_Assignment_
An exact transcription of every entry is required, with the images left out.

_Supplied material_

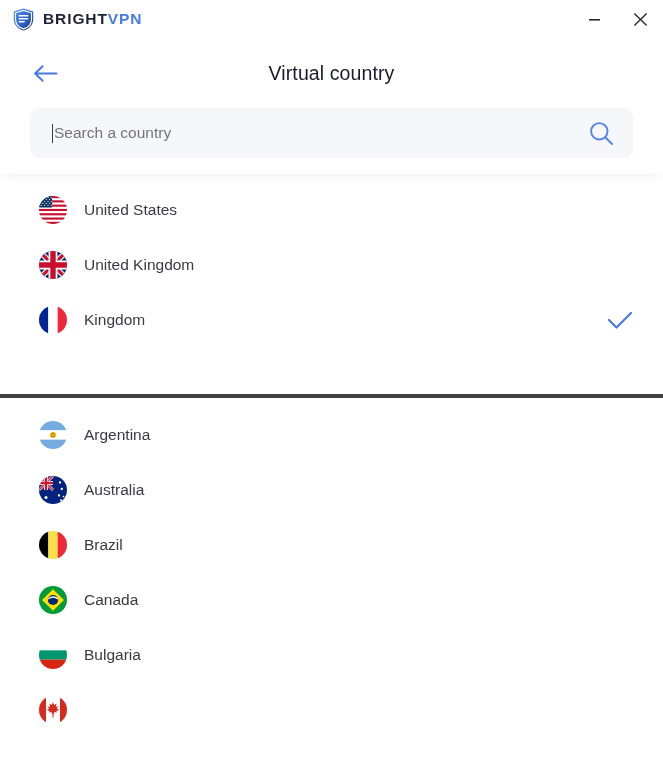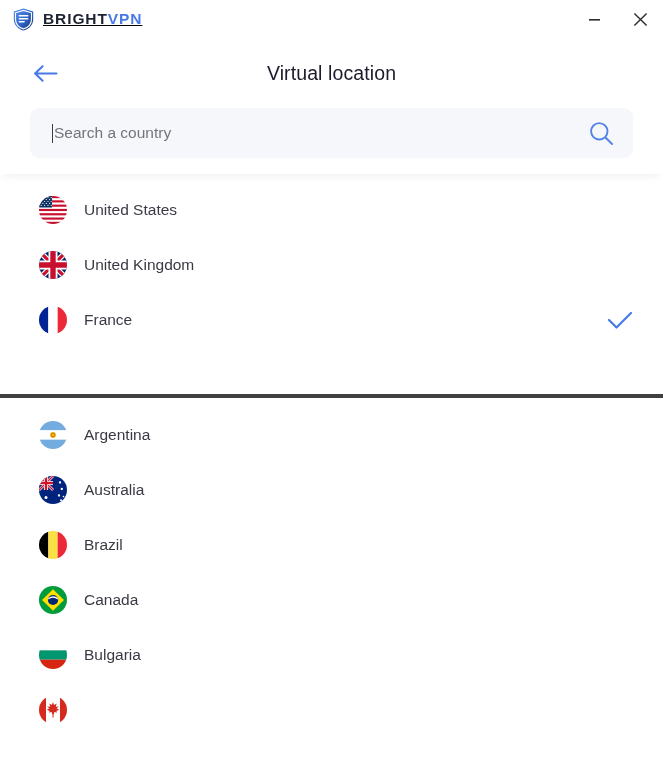--- a/index.html
+++ b/index.html
@@ -15,21 +15,20 @@
     position: relative;
   }
 
   
   .titlebar {
     position: relative;
     height: 38px;
     background: #ffffff;
     display: flex;
     align-items: center;
-    text-decoration: underline;
   }
   .brand {
     display: flex;
     align-items: center;
     gap: 9px;
     margin-left: 13px;
   }
   .brand-shield { width: 21px; height: 23px; display: block; }
   .brand-text {
     font-size: 15.5px;
@@ -198,21 +197,21 @@
   </div>
 </div>
 
 <div class="header">
   <div class="header-top">
     <div class="back-btn">
       <svg width="25" height="19" viewBox="0 0 25 19">
         <path d="M23.5 9.5 H2.2 M9.6 2.2 L2.1 9.5 L9.6 16.8" stroke="#4779e8" stroke-width="2" fill="none" stroke-linecap="round" stroke-linejoin="round"></path>
       </svg>
     </div>
-    <div class="page-title">Virtual location</div>
+    <div class="page-title">Virtual country</div>
   </div>
 
   <div class="searchbar">
     <div class="search-wrap">
       <div class="caret"></div>
       <input class="search-input" type="text" placeholder="Search a country" style="">
     </div>
     <div class="search-icon">
       <svg width="28" height="28" viewBox="0 0 28 28">
         <circle cx="12.3" cy="12.3" r="8.2" stroke="#5583e8" stroke-width="1.9" fill="none"></circle>
@@ -285,21 +284,21 @@
         </span>
       </div>
       <div class="row">
         <svg class="flag" viewBox="0 0 28 28">
           <g>
             <rect width="9.34" height="28" fill="#002395"></rect>
             <rect x="9.34" width="9.32" height="28" fill="#fff"></rect>
             <rect x="18.66" width="9.34" height="28" fill="#ed2939"></rect>
           </g>
         </svg>
-        <span class="row-label">France</span>
+        <span class="row-label">Kingdom</span>
         <span class="check">
           <svg width="26" height="22" viewBox="0 0 26 22">
             <path d="M2 11 L9.5 18.5 L24 4" stroke="#4779e8" stroke-width="2.2" fill="none" stroke-linecap="round" stroke-linejoin="round"></path>
           </svg>
         </span>
       </div>
     </div>
   <div class="group group-bottom">
       <div class="row">
         <svg class="flag" viewBox="0 0 28 28">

_Written solution_
--- a/index.html
+++ b/index.html
@@ -15,21 +15,20 @@
     position: relative;
   }
 
   
   .titlebar {
     position: relative;
     height: 38px;
     background: #ffffff;
     display: flex;
     align-items: center;
-    text-decoration: underline;
   }
   .brand {
     display: flex;
     align-items: center;
     gap: 9px;
     margin-left: 13px;
   }
   .brand-shield { width: 21px; height: 23px; display: block; }
   .brand-text {
     font-size: 15.5px;
@@ -198,21 +197,21 @@
   </div>
 </div>
 
 <div class="header">
   <div class="header-top">
     <div class="back-btn">
       <svg width="25" height="19" viewBox="0 0 25 19">
         <path d="M23.5 9.5 H2.2 M9.6 2.2 L2.1 9.5 L9.6 16.8" stroke="#4779e8" stroke-width="2" fill="none" stroke-linecap="round" stroke-linejoin="round"></path>
       </svg>
     </div>
-    <div class="page-title">Virtual location</div>
+    <div class="page-title">Virtual country</div>
   </div>
 
   <div class="searchbar">
     <div class="search-wrap">
       <div class="caret"></div>
       <input class="search-input" type="text" placeholder="Search a country" style="">
     </div>
     <div class="search-icon">
       <svg width="28" height="28" viewBox="0 0 28 28">
         <circle cx="12.3" cy="12.3" r="8.2" stroke="#5583e8" stroke-width="1.9" fill="none"></circle>
@@ -285,21 +284,21 @@
         </span>
       </div>
       <div class="row">
         <svg class="flag" viewBox="0 0 28 28">
           <g>
             <rect width="9.34" height="28" fill="#002395"></rect>
             <rect x="9.34" width="9.32" height="28" fill="#fff"></rect>
             <rect x="18.66" width="9.34" height="28" fill="#ed2939"></rect>
           </g>
         </svg>
-        <span class="row-label">France</span>
+        <span class="row-label">Kingdom</span>
         <span class="check">
           <svg width="26" height="22" viewBox="0 0 26 22">
             <path d="M2 11 L9.5 18.5 L24 4" stroke="#4779e8" stroke-width="2.2" fill="none" stroke-linecap="round" stroke-linejoin="round"></path>
           </svg>
         </span>
       </div>
     </div>
   <div class="group group-bottom">
       <div class="row">
         <svg class="flag" viewBox="0 0 28 28">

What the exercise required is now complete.